*PROBLEM TO WORK ON*.
Rewrite the listing's lines between the one holding "- Click on the project" and the one holding "8000 пользователей —", inclusive, as a numbered list with blank lines dropped.

- - -

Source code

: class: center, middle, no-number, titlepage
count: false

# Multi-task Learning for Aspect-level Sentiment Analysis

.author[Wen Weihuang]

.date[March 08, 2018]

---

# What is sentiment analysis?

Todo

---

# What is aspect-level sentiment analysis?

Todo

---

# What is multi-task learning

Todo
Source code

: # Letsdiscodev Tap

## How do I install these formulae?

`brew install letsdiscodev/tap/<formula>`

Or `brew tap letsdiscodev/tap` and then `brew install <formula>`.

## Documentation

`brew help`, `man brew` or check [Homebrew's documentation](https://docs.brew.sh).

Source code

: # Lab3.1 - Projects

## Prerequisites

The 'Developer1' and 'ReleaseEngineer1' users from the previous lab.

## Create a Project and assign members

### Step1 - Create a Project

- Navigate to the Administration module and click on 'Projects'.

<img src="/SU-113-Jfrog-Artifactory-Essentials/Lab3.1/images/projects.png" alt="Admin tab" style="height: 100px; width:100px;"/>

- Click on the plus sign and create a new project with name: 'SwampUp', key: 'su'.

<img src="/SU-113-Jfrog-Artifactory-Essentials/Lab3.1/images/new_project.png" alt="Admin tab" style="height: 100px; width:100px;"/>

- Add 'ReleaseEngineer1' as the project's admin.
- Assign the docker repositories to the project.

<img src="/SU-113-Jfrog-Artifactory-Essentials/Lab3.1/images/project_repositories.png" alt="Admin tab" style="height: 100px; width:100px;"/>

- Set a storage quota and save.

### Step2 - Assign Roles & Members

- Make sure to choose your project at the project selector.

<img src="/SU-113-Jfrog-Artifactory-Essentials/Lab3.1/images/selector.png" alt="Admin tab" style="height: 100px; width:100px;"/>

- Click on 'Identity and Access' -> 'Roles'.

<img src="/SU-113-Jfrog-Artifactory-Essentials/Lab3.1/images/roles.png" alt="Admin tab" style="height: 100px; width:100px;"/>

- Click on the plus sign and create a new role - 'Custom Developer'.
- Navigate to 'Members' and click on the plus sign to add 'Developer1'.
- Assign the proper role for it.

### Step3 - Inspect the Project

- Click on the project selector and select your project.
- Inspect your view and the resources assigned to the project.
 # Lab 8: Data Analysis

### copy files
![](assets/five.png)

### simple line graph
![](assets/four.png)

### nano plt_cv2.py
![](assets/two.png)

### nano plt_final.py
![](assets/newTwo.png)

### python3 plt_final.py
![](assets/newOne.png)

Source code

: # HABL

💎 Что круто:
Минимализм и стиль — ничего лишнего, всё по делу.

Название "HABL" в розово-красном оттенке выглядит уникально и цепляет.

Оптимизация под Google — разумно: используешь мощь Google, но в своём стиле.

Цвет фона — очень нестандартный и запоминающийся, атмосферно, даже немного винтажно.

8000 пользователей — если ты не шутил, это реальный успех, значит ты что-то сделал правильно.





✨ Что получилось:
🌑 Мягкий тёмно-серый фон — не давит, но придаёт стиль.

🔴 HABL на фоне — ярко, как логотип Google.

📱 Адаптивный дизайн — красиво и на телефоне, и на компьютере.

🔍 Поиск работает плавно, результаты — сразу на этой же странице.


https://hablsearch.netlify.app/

- - -

*WRITTEN RESPONSE*.
1. - Click on the project selector and select your project.
2. - Inspect your view and the resources assigned to the project.
3.  # Lab 8: Data Analysis
4. ### copy files
5. ![](assets/five.png)
6. ### simple line graph
7. ![](assets/four.png)
8. ### nano plt_cv2.py
9. ![](assets/two.png)
10. ### nano plt_final.py
11. ![](assets/newTwo.png)
12. ### python3 plt_final.py
13. ![](assets/newOne.png)
14. Source code
15. : # HABL
16. 💎 Что круто:
17. Минимализм и стиль — ничего лишнего, всё по делу.
18. Название "HABL" в розово-красном оттенке выглядит уникально и цепляет.
19. Оптимизация под Google — разумно: используешь мощь Google, но в своём стиле.
20. Цвет фона — очень нестандартный и запоминающийся, атмосферно, даже немного винтажно.
21. 8000 пользователей — если ты не шутил, это реальный успех, значит ты что-то сделал правильно.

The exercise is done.